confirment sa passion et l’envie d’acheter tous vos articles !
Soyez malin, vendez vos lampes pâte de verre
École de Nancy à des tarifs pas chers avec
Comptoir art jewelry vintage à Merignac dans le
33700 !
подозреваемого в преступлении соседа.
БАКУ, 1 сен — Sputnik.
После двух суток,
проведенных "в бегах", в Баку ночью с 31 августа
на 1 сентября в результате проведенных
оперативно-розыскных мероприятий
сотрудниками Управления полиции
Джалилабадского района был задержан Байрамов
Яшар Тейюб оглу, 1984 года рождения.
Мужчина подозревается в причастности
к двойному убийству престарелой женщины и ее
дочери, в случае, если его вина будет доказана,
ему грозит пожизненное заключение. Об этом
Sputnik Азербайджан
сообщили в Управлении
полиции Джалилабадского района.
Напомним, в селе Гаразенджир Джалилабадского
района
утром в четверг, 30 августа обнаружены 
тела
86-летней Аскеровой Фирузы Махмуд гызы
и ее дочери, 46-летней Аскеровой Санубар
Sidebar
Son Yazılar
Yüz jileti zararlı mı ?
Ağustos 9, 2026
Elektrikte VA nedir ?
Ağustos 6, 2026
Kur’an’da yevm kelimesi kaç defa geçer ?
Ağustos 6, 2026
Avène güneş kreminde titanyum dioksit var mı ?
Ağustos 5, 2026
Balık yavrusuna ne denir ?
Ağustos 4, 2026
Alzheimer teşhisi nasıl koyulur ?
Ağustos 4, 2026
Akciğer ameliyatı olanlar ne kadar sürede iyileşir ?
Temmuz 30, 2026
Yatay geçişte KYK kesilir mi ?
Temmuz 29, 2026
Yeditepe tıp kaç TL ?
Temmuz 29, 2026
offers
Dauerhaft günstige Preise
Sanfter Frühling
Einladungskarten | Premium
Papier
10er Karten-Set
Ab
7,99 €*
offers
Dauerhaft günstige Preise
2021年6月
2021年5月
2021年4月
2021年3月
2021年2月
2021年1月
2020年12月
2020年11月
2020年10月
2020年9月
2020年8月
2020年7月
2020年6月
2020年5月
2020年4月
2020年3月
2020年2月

##########

▸ Problem requirements
Beginning with the line that contains "Son Yazılar", each line of the records above through the last one must be printed word for word.

▸ Task response
Son Yazılar
Yüz jileti zararlı mı ?
Ağustos 9, 2026
Elektrikte VA nedir ?
Ağustos 6, 2026
Kur’an’da yevm kelimesi kaç defa geçer ?
Ağustos 6, 2026
Avène güneş kreminde titanyum dioksit var mı ?
Ağustos 5, 2026
Balık yavrusuna ne denir ?
Ağustos 4, 2026
Alzheimer teşhisi nasıl koyulur ?
Ağustos 4, 2026
Akciğer ameliyatı olanlar ne kadar sürede iyileşir ?
Temmuz 30, 2026
Yatay geçişte KYK kesilir mi ?
Temmuz 29, 2026
Yeditepe tıp kaç TL ?
Temmuz 29, 2026
offers
Dauerhaft günstige Preise
Sanfter Frühling
Einladungskarten | Premium
Papier
10er Karten-Set
Ab
7,99 €*
offers
Dauerhaft günstige Preise
2021年6月
2021年5月
2021年4月
2021年3月
2021年2月
2021年1月
2020年12月
2020年11月
2020年10月
2020年9月
2020年8月
2020年7月
2020年6月
2020年5月
2020年4月
2020年3月
2020年2月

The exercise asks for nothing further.